Page-level text extractions

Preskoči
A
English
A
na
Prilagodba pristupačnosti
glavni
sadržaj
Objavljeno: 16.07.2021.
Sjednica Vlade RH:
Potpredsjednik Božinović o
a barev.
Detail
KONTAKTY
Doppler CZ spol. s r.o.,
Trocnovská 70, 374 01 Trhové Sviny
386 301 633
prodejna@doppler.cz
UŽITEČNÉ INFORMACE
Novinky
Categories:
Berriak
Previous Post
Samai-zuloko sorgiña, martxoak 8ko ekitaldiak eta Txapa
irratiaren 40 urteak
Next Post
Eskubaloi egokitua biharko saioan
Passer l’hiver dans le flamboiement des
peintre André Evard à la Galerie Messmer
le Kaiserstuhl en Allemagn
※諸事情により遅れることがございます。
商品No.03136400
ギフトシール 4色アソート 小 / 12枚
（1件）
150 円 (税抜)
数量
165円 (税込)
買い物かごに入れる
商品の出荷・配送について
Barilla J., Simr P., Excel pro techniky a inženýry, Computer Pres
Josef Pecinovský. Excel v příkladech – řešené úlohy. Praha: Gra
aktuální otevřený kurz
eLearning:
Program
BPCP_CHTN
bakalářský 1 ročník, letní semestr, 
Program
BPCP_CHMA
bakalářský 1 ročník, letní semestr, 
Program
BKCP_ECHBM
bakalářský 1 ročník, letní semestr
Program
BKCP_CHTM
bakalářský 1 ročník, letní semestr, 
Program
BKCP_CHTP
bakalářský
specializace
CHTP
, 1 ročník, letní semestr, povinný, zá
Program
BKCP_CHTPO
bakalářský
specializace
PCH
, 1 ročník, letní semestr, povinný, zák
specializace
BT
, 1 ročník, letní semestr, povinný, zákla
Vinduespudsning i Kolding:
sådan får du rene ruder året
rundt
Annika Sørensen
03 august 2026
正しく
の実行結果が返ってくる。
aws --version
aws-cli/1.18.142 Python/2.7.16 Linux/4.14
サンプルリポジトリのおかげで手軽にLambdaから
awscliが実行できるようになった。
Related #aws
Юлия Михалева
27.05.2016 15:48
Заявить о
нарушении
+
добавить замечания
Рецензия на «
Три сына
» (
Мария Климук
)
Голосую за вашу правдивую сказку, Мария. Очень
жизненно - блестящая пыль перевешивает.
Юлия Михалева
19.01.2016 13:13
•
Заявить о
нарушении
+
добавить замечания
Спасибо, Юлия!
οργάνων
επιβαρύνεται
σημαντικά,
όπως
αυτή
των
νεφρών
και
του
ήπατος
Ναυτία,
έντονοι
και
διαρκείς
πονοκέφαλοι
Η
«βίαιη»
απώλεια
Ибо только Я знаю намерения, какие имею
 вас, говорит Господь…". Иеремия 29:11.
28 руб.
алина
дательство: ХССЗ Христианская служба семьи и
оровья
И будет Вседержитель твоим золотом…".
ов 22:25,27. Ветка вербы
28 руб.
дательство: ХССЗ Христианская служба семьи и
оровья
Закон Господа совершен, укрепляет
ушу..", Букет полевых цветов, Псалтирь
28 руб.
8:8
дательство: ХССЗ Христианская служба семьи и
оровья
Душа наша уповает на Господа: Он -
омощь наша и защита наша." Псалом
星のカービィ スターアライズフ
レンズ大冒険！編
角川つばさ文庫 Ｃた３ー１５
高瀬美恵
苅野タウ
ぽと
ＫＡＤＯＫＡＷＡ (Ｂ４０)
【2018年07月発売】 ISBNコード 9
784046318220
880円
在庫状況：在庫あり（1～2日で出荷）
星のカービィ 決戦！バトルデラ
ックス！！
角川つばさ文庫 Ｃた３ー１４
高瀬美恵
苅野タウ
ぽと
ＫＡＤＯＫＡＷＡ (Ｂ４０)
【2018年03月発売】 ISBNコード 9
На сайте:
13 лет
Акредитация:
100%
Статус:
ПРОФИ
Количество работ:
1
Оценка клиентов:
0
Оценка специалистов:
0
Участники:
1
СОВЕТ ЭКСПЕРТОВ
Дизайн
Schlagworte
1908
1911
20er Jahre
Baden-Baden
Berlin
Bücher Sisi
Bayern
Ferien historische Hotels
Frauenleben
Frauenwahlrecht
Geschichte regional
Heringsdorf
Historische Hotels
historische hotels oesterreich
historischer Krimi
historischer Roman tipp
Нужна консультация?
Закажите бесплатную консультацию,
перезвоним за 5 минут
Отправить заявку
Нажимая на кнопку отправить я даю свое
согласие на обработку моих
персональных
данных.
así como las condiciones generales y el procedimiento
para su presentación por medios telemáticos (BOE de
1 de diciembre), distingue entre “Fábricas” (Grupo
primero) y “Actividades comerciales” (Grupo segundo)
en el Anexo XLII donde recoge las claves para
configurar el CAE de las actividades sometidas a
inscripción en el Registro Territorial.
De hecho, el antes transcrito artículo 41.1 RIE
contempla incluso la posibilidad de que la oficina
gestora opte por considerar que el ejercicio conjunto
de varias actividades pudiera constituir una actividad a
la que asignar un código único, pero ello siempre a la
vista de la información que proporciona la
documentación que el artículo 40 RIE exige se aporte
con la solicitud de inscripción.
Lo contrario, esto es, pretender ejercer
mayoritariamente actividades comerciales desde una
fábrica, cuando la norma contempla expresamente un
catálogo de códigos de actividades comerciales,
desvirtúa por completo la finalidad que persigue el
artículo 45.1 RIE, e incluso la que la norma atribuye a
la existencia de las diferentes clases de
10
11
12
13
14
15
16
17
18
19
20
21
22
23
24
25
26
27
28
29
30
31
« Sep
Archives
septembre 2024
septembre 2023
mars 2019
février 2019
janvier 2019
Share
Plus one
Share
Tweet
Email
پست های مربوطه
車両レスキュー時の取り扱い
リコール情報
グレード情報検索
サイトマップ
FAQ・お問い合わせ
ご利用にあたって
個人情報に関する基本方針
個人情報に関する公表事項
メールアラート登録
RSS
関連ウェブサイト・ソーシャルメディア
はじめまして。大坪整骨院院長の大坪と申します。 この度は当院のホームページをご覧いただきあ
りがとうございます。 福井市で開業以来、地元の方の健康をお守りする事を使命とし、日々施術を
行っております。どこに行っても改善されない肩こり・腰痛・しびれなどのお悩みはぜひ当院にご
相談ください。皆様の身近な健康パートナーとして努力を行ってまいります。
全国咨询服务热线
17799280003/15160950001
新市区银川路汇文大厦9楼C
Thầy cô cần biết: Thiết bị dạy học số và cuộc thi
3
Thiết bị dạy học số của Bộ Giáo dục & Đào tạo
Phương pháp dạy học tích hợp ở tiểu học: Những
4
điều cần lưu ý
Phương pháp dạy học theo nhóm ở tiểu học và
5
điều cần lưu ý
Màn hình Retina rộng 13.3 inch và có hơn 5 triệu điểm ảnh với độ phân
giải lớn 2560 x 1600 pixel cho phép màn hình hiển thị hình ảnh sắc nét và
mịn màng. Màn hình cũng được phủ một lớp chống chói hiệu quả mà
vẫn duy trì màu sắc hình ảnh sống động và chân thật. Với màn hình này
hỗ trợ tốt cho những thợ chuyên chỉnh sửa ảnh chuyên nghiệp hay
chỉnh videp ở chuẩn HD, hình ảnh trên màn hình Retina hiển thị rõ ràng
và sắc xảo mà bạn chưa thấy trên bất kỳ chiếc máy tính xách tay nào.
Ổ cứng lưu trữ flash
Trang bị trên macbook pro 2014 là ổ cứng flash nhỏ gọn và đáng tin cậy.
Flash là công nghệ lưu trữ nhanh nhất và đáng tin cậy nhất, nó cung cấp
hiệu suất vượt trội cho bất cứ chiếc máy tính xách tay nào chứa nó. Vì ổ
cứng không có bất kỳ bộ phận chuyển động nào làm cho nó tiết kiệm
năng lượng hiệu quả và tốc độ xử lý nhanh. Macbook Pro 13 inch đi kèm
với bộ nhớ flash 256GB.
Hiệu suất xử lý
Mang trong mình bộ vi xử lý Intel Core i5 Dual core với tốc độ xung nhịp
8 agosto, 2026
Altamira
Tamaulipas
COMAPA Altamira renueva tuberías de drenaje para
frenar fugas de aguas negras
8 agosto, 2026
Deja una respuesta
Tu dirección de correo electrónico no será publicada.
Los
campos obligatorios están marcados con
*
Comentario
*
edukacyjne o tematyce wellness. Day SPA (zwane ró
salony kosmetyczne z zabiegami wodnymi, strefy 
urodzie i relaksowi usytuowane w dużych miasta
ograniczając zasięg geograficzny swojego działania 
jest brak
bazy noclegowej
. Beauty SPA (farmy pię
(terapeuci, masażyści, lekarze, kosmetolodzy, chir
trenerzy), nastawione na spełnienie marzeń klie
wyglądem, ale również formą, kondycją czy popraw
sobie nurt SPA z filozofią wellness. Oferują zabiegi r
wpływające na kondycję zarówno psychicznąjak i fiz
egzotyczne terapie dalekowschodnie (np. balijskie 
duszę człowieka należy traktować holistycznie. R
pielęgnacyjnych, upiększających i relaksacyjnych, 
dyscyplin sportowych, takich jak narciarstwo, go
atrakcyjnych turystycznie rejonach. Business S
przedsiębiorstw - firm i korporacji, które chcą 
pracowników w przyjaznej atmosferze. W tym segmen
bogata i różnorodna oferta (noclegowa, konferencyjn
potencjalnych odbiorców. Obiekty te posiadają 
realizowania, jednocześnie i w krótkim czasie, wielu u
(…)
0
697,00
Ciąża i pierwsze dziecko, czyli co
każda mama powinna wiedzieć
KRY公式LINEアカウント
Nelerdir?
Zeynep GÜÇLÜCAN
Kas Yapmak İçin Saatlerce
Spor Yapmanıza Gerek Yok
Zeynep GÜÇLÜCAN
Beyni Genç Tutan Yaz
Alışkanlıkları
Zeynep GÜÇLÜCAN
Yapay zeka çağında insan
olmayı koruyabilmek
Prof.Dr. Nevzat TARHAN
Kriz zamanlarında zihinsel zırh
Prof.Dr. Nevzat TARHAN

• _Exercise requirements_:
Identify the lines in the entries above that contain "para", then copy them out.

• _Response_:
para su presentación por medios telemáticos (BOE de
en el Anexo XLII donde recoge las claves para
COMAPA Altamira renueva tuberías de drenaje para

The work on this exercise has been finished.